L’appel à la croisade avait donc un but religieux : l’amour de la Terre Sainte en tant qu’amour de la terre du Christ, terre qui porte Son Sépulcre, premier témoin de la Résurrection. Ce but était si fort que la popularité de la croisade s’est maintenue à travers les siècles. Comme l’écrivait saint Bernard de Clairvaux, docteur de l’Église qui prêcha la deuxième croisade :

« Salut à toi, ville sainte, consacrée par le Père comme son siège, par laquelle et dans laquelle cette génération sera sauvée. Salut à toi, ville du grand Roi, qui n’a jamais manqué de nouveaux et d’heureux miracles. Salut à toi, terre promise, où coulent le lait et le miel et qui a pourvu en nourriture et en médicaments, autrefois ses habitants, aujourd’hui le monde entier. Terre la meilleure, qui a accueilli la graine des cieux depuis le grenier à grains du cœur paternel, a donné en abondance des martyrs, puis a fait éclore sur toute la terre des fidèles de toutes races. »

Ce n’est qu’en ayant conscience de l’amour que les chrétiens portaient à Jérusalem et à la Terre Sainte que l’on peut comprendre la réapparition des croisades aux Xe et XIe siècles, et notamment autour de l’an 1000, millénaire de la naissance du Christ, et de l’an 1033, millénaire de Sa Passion et de Sa Résurrection. Les pèlerins avaient de nombreuses fois été exposés aux assauts menés par les musulmans, et ils connaissaient les conséquences d’une domination musulmane sur un lieu saint.

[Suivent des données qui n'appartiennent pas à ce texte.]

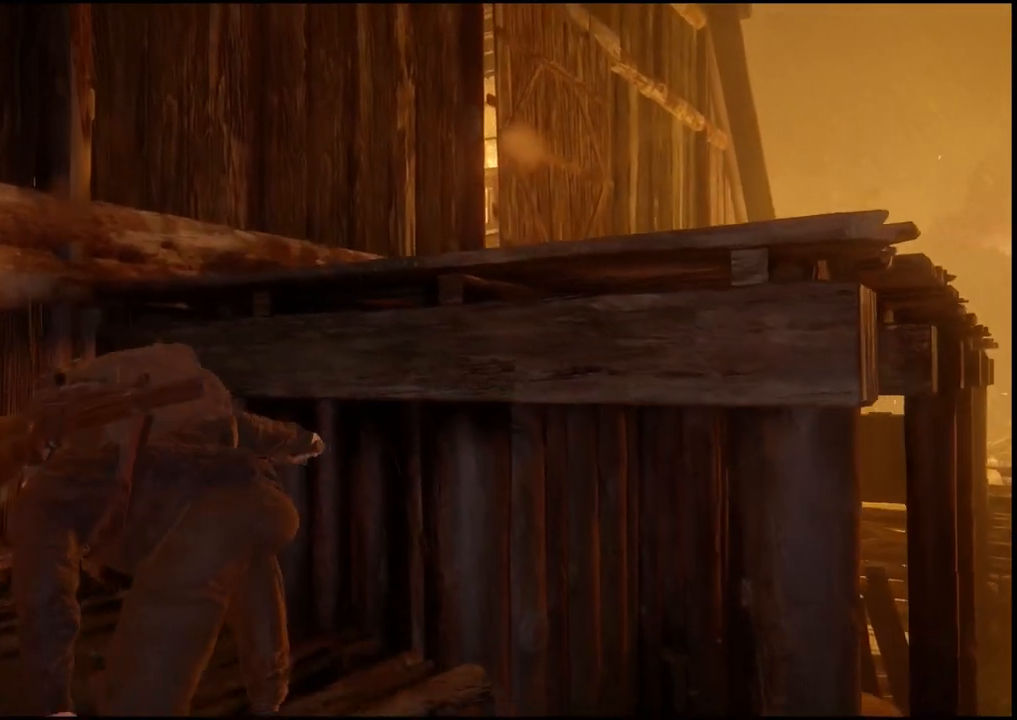
{"buttons": ["CROSS"], "left_stick": "up", "right_stick": "center", "events": [[17, "right_stick", "down-right"], [250, "right_stick", "center"], [450, "CROSS", "down"]]}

Par exemple, au début du XIe siècle, la basilique du Saint Sépulcre de Jérusalem avait été détruite sur ordre du calife Al-Hakim.

La citation de saint Bernard est tirée de son Eloge de la nouvelle chevalerie, dans laquelle il incitait fortement les chevaliers à venir grossir les rangs des ordres combattants. Saint Bernard, docteur de l’Église, dont on disait qu’il avait « une parole de miel », rappelle aussi que les croisades sont l’œuvre de saints. D’ailleurs, au début, on préférait l’expression de « pèlerinage armé » au mot de « croisade », afin d’être plus fidèle au caractère religieux de ces expéditions. Le pape Urbain II convoqua en 1095 la première croisade, tandis que la deuxième croisade a été lancée par le pape Eugène III et prêchée par saint Bernard. Le roi Louis IX, saint Louis, lança et prit part à deux croisades. Le pape Grégoire VII, qui dans une lettre de 1074 appelait les seigneurs d’Occident à venir en aide aux chrétiens d’Orient, menacés par une nouvelle vague d’expansion des musulmans (les Turcs seldjoukides), se sentait une âme de croisé avant l’heure.

Les croisades avaient également pour but de porter secours aux chrétiens d’Orient menacés. Si le pape Urbain II appela à la première croisade, c’est parce qu’une délégation de l’empereur byzantin Alexis II lui avait été envoyée afin de lui demander d’aider Byzance. Cette demande fut écoutée dans un geste d’œcuménisme réel (rappelons que depuis 1054, l’Église orientale se trouvait en état de schisme avec Rome). Ajoutons que pendant près de deux cents ans, la présence des croisés en Terre Sainte empêcha efficacement l’expansion des musulmans en Europe. Ce n’est pas par hasard que l’expansion des Turcs ottomans sur notre continent débuta au début du XIVe siècle : elle est conséquente à la chute de Saint-Jean-d’Acre, le dernier bastion des croisés en Terre Sainte, en 1291.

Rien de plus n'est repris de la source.